The Personalist Project

Accessed on September 21, 2020 - 9:06:55

Impersonal Activism

Ian Skemp, Sep 11, 2015

I feel this post is a tad unwieldy, so please bear with me and let me know if clarification is needed.

For some time, I’ve been vainly trying to articulate my aversion to hashtag movements and similar endeavors (sign this petition! Like and share if you agree!). Why does it bother me when people attach themselves to a cause? I don’t think it’s an innocuous irritation or just me being a grump. There is a problem lurking in how freely we put our names to a multitude of causes.

First, I am not merely talking about causes I disagree with. My problem with “#standwithplannedparenthood” has everything to do with my opposition to that organization, and little to do with the hashtag. The widespread outrage over Cecil the lion baffled me for the mere absurdity of it, regardless of how that outrage was expressed. What originally got me thinking was when I rolled my eyes at causes I agreed with. Joseph Kony kidnaps children and forces them to be child soldiers? Horrendous. Boko Haram kidnaps women and sells them into slavery? Humanity at its worst. We are right to condemn such actions. I disapprove of them and pray for all involved, but I never joined the chorus, and I don’t plan to, either.

Why not? Aside from the naiveté and lack of real change, I object to the impersonal nature of slacktivism. Rather than establishing a greater connection between human beings on a personal level, it reduces people to victims that need a savior, or villains that need comeuppance. Slacktivism preys upon our egos, and the result is that it becomes less about other people and more about us. How? It gives us a sense of pride and accomplishment with minimal effort. We trick ourselves into thinking we took part in a great activist movement, when all we did was click a button.

I see this played out in two different ways. First, when we try to help people in need, but in an impersonal way. A surge in awareness about Joseph Kony in 2012 resulted in widespread media attention and even increased action on the part of the US government to hunt down this man. The desire for justice is normal and good.  He has yet to be captured, and there is still a lot of violence in Uganda, but everyone who shared that video or put up posters can pat themselves on the back for making a difference. Whatever difference they made, however, was superficial. We’ve moved on from Uganda and few people seem to care what’s going on there. If your contribution to a cause is to be meaningful, you can’t abandon it so freely. You need to confront and learn about the complexities of the situation, and become deeply involved in the endeavor. I’m reminded of the Montgomery Bus Boycott. The only reason that was successful was because of a strong commitment on the part of the community to persist. They had that commitment because segregation was something they experienced themselves. It was personal. If you lack a personal connection to the cause, maintaining that commitment is difficult. This is not to say we can’t take up a cause that does not affect us directly, we just need to approach it on a more intimate level, which takes some effort. I firmly believe that bringing a meal to a family in need carries more weight than tweeting support for a cause. 

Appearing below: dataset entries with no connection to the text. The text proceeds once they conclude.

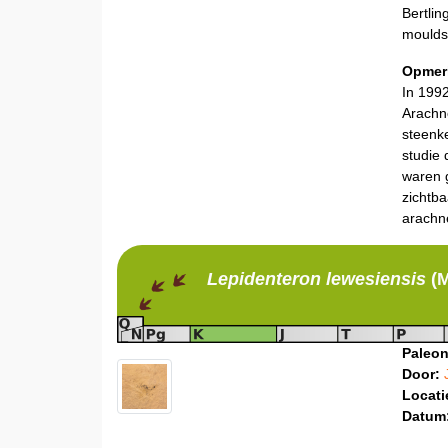
Bertlin
moulds 
Opmer
In 1992
Arachn
steenke
studie
waren g
zichtb
arachne
Lepidenteron
lewesiensis
(M
Paleon
Door:
Locati
Datum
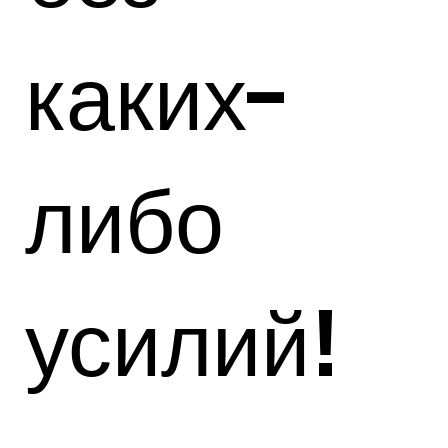
каких-
либо
усилий!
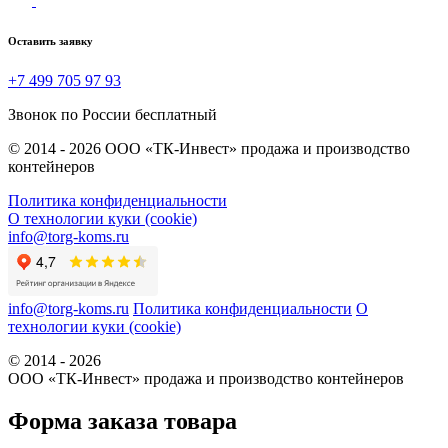
Оставить заявку
+7 499 705 97 93
Звонок по России бесплатный
© 2014 - 2026 ООО «ТК-Инвест» продажа и производство
контейнеров
Политика конфиденциальности
О технологии куки (cookie)
info@torg-koms.ru
info@torg-koms.ru
Политика конфиденциальности
О
технологии куки (cookie)
© 2014 - 2026
ООО «ТК-Инвест» продажа и производство контейнеров
Форма заказа товара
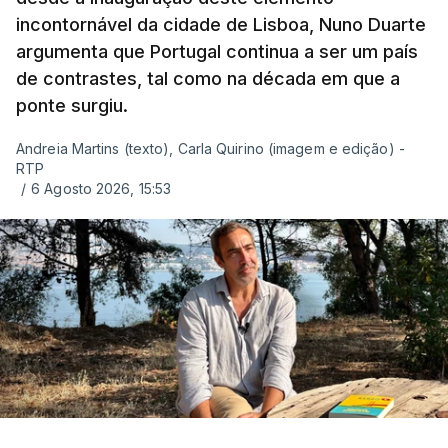
incontornável da cidade de Lisboa, Nuno Duarte
argumenta que Portugal continua a ser um país
de contrastes, tal como na década em que a
ponte surgiu.
Andreia Martins (texto), Carla Quirino (imagem e edição) -
RTP
/
6 Agosto 2026, 15:53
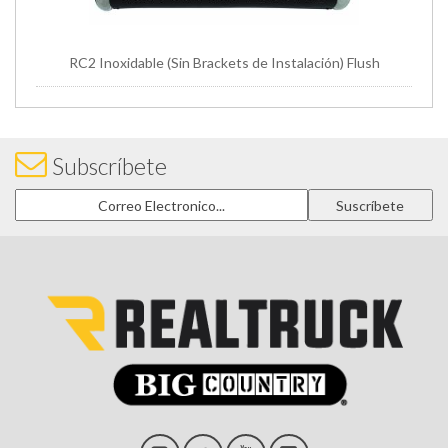
RC2 Inoxidable (Sin Brackets de Instalación) Flush
Subscríbete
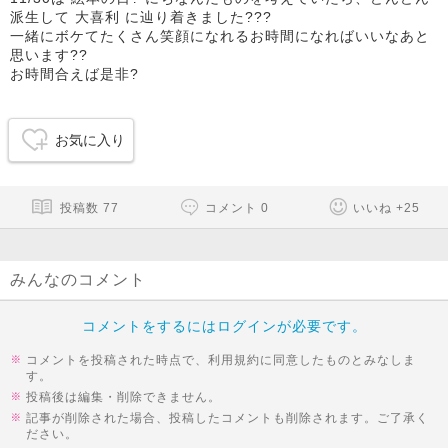
派生して 大喜利 に辿り着きました???
一緒にボケてたくさん笑顔になれるお時間になればいいなあと
思います??
お時間合えば是非?
お気に入り
投稿数
77
コメント
0
いいね
+
25
みんなのコメント
コメントをするにはログインが必要です。
コメントを投稿された時点で、利用規約に同意したものとみなしま
す。
投稿後は編集・削除できません。
記事が削除された場合、投稿したコメントも削除されます。ご了承く
ださい。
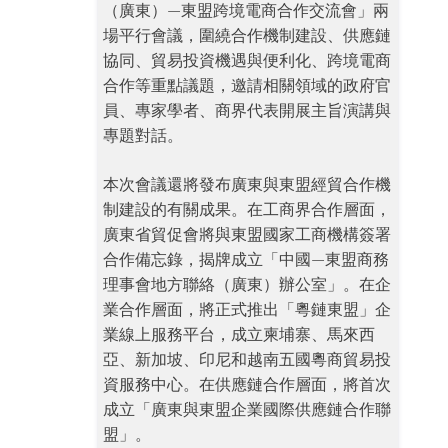
（廣東）—東盟跨境電商合作交流會」兩
場平行會議，圍繞合作機制建設、供應鏈
協同、貿易投資機遇與便利化、跨境電商
合作等重點議題，邀請相關領域的政府官
員、專家學者、商界代表開展主旨演講與
專題對話。
本次會議還將發布廣東與東盟經貿合作機
制建設的有關成果。在工商界合作層面，
廣東省貿促會將與東盟國家工商機構簽署
合作備忘錄，揭牌成立「中國—東盟商務
理事會地方聯絡（廣東）辦公室」。在企
業合作層面，將正式推出「粵鏈東盟」企
業線上服務平台，成立柬埔寨、馬來西
亞、新加坡、印尼和越南五國粵商貿易投
資服務中心。在供應鏈合作層面，將首次
成立「廣東與東盟企業國際供應鏈合作聯
盟」。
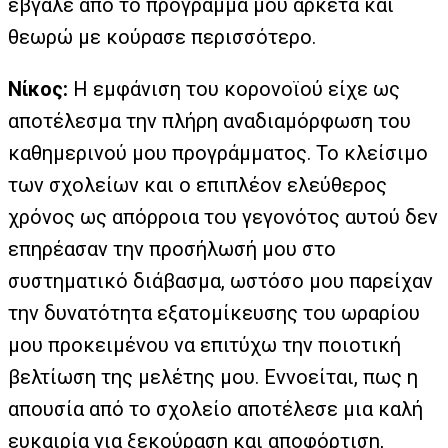
έβγαλε από το πρόγραμμα μου αρκετά και
θεωρώ με κούρασε περισσότερο.
Νίκος:
Η εμφάνιση του κορονοϊού είχε ως
αποτέλεσμα την πλήρη αναδιαμόρφωση του
καθημερινού μου προγράμματος. Το κλείσιμο
των σχολείων και ο επιπλέον ελεύθερος
χρόνος ως απόρροια του γεγονότος αυτού δεν
επηρέασαν την προσήλωσή μου στο
συστηματικό διάβασμα, ωστόσο μου παρείχαν
την δυνατότητα εξατομίκευσης του ωραρίου
μου προκειμένου να επιτύχω την ποιοτική
βελτίωση της μελέτης μου. Εννοείται, πως η
απουσία από το σχολείο αποτέλεσε μια καλή
ευκαιρία για ξεκούραση και αποφόρτιση,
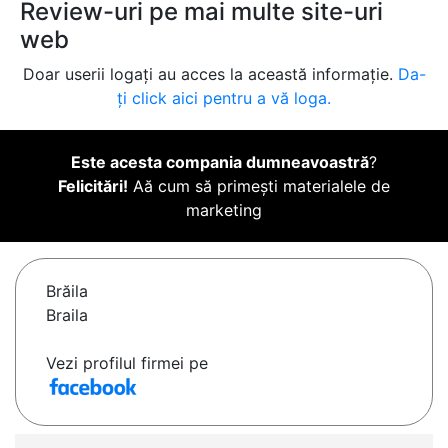
Review-uri pe mai multe site-uri
web
Doar userii logați au acces la această informație.
Da-
ți click aici pentru a vă loga.
Este acesta compania dumneavoastră
?
Felicitări!
Aă cum să primești materialele de
marketing
Brăila
Braila
Vezi profilul firmei pe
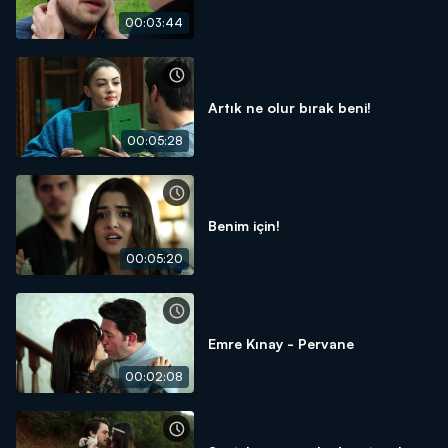
00:03:44
Artık ne olur bırak beni!
00:05:28
Benim için!
00:05:20
Emre Kınay - Pervane
00:02:08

The second way this plays out is more overtly malicious. It’s when we reduce someone we’ve never met before to “bad guy,” and pounce on them in a mob frenzy. This NYT article explains the situation well enough. Over ten thousand people, completely detached from the incident, with no connection to Justine Sacco, found it worthwhile to label her a monster and publicly attack her. No concern for her well-being is expressed. She gets fired from her job, and people rejoice at her misfortune. While I think the tweet that did her in was rather dumb, the widespread reaction was callous and unmerciful. To wish injury on another is a grave sin.

Here is the great error in both situations: A narrative is created that is indifferent to the personhood of those involved. At best, we get to be the heroes without helping anyone. We’re delusional, but at least we haven’t actively hurt anyone. At its worst, we reduce human beings to two-dimensional players in the narrative we’ve created to boost our egos. In between, we oversimplify complex situations, thus freely and recklessly spreading misinformation about everything from war crimes in Uganda to the alleged racism of random individuals.

To summarize, my aversion goes beyond the medium of social media. It’s a sign of our fallen nature to depersonalize other people. Social media just makes it too easy.